Les prix de l'orge fourragère continuent d'augmenter en Ukraine, sous l'effet conjugué de facteurs internes et externes. Les conditions météorologiques difficiles – pluies prolongées et forte humidité – retardent la fin des récoltes de fin de saison, tandis que les agriculteurs limitent volontairement leurs ventes de céréales. Selon la Bourse électronique ukrainienne, la demande d'orge a progressé durant la première semaine de novembre, entraînant une nouvelle hausse des prix de 50 à 100 UAH la tonne, pour atteindre 10 400 à 10 500 UAH/t (soit 217 à 220 $/t) pour une livraison dans les ports de la mer Noire.
Les cours actuels dépassent les sommets de la saison précédente, signe d'une concurrence accrue entre les négociants pour les volumes de céréales disponibles. Afin de garantir l'approvisionnement à l'exportation, les entreprises ont été contraintes d'augmenter leurs prix d'achat, les agriculteurs ne se précipitant pas pour vendre leur récolte, anticipant une nouvelle accélération de la hausse du marché.
L'augmentation significative des coûts logistiques constitue un autre facteur accentuant la pression sur l'offre. Le coût du transport routier et ferroviaire vers les ports a augmenté de 10 à 20 % (soit de 200 à 400 UAH/t) au cours du seul mois dernier. Cette situation a incité de nombreux producteurs à suspendre temporairement leur production, anticipant une baisse des droits de douane après la fin de la campagne de récolte des cultures tardives. Les analystes prévoient que la stabilisation des coûts de transport pourrait relancer les exportations d'orge, de blé et de maïs vers la fin de l'année.
Sur le marché intérieur, la situation de l'orge brassicole demeure difficile. La demande est quasi inexistante, les malteurs ukrainiens étant confrontés à une forte concurrence des entreprises européennes.
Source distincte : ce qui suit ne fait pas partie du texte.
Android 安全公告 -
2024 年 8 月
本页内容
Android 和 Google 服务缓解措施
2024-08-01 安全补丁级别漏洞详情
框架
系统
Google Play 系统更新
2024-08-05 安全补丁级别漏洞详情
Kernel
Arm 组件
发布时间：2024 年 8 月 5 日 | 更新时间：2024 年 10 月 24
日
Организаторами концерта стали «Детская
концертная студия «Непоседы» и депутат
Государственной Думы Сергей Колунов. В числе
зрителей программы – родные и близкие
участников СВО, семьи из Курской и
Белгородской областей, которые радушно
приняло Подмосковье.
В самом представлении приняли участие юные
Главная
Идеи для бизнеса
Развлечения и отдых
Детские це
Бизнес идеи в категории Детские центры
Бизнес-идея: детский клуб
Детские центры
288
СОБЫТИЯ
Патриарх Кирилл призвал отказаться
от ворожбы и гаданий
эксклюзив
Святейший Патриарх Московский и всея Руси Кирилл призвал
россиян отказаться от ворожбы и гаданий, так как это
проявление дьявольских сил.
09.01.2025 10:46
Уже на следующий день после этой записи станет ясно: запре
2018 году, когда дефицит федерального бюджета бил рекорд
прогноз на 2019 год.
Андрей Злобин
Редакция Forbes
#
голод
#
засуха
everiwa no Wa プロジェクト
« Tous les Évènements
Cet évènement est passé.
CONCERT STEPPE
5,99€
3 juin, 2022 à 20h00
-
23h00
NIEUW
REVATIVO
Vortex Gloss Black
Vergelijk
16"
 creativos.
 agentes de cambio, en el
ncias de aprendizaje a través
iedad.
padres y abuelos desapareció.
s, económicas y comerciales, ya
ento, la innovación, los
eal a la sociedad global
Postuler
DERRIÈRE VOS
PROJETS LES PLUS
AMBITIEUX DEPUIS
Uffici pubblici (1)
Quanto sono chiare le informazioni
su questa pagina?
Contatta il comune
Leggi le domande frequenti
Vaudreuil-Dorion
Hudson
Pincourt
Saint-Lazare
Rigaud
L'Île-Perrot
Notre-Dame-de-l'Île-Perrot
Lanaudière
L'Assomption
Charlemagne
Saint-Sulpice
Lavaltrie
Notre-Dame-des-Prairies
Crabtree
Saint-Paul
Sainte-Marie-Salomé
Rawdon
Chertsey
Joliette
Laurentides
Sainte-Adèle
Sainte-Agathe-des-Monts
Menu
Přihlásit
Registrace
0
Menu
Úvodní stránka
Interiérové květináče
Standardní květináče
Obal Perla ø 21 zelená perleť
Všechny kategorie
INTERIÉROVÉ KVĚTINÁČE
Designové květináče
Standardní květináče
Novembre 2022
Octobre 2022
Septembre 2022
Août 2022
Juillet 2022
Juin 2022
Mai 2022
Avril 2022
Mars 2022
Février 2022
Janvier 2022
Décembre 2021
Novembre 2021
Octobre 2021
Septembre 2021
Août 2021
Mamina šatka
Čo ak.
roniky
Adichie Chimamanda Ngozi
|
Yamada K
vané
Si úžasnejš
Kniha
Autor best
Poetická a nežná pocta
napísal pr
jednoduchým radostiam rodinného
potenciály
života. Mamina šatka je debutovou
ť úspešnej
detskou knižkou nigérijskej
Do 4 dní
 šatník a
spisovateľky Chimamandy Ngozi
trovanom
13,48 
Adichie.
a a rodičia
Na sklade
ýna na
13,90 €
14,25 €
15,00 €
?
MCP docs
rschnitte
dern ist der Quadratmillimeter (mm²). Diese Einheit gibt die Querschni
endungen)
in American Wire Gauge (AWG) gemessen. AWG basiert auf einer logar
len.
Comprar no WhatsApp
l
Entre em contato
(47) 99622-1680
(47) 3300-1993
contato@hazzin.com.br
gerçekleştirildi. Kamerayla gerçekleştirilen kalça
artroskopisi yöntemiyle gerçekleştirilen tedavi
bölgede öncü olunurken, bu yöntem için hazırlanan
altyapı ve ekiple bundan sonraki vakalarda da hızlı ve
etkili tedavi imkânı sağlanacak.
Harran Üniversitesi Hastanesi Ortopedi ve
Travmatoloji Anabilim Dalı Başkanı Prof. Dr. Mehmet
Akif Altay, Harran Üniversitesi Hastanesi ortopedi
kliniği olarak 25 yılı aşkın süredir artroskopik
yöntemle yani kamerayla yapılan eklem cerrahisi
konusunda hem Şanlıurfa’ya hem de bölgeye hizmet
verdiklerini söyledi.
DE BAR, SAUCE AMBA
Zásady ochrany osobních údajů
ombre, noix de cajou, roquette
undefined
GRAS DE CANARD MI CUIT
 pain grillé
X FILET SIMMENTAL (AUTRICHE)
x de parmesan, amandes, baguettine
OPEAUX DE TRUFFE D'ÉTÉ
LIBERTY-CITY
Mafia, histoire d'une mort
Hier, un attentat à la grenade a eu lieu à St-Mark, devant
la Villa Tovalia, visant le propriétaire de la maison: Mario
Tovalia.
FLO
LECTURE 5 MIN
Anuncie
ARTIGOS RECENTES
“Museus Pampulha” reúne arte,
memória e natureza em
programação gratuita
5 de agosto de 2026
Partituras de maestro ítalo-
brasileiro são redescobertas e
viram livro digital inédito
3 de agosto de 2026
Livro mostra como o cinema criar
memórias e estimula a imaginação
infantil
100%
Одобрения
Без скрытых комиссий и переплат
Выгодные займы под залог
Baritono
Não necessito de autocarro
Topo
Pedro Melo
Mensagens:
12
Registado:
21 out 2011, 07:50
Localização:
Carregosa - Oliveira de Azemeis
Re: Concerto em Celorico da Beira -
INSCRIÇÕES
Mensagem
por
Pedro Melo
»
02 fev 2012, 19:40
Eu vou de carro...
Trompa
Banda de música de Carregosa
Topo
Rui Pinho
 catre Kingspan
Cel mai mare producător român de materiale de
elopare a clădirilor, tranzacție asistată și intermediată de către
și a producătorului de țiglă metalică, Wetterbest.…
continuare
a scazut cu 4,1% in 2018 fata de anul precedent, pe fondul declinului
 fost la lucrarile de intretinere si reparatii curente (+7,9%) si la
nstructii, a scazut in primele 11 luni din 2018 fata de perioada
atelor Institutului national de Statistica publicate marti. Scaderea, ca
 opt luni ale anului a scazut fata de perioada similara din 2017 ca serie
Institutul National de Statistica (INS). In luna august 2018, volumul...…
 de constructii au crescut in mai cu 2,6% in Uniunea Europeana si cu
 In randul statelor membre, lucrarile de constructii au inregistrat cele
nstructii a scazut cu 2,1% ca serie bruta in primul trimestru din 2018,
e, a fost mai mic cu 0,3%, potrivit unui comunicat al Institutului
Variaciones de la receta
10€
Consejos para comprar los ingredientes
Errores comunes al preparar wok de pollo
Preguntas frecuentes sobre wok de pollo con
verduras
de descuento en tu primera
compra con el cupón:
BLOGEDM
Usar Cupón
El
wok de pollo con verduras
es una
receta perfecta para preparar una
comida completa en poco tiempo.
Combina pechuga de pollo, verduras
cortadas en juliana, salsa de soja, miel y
De ce fait, l'exportation du malt ukrainien, coûteux, reste non rentable, ce qui freine l'activité du secteur de la transformation.
Le marché mondial de l'orge affiche des tendances similaires. Une forte demande a été enregistrée lors des achats internationaux. Par exemple, le 5 novembre, l'opérateur public jordanien MIT a acheté 60 000 tonnes d'orge fourragère de toute origine (sur les 120 000 tonnes prévues) auprès de Bunge. Le prix d'achat était de 269,25 $/tonne C&F, avec une livraison prévue au cours de la première quinzaine de janvier 2026, soit légèrement supérieur au niveau de fin août (264,25 $/tonne C&F).
Les principaux négociants internationaux ont participé à l'appel d'offres : Cargill (267,74 $/tonne), Dreyfus (266,00 $/tonne), Ameropa (275,00 $/tonne), Olam (269,50 $/tonne) et Agrocorp (276,00 $/tonne). Ces résultats confirment l'intérêt constant du marché mondial pour les approvisionnements en céréales et indiquent que la hausse des prix mondiaux soutient davantage les exportateurs ukrainiens.
Ainsi, la hausse actuelle des prix de l'orge en Ukraine résulte de la combinaison de plusieurs facteurs : la faiblesse des ventes des agriculteurs, la hausse des coûts logistiques et la reprise de la demande internationale. Les analystes prévoient une stabilisation de la situation après la baisse des coûts de transport, mais un renforcement des prix intérieurs reste possible à court terme.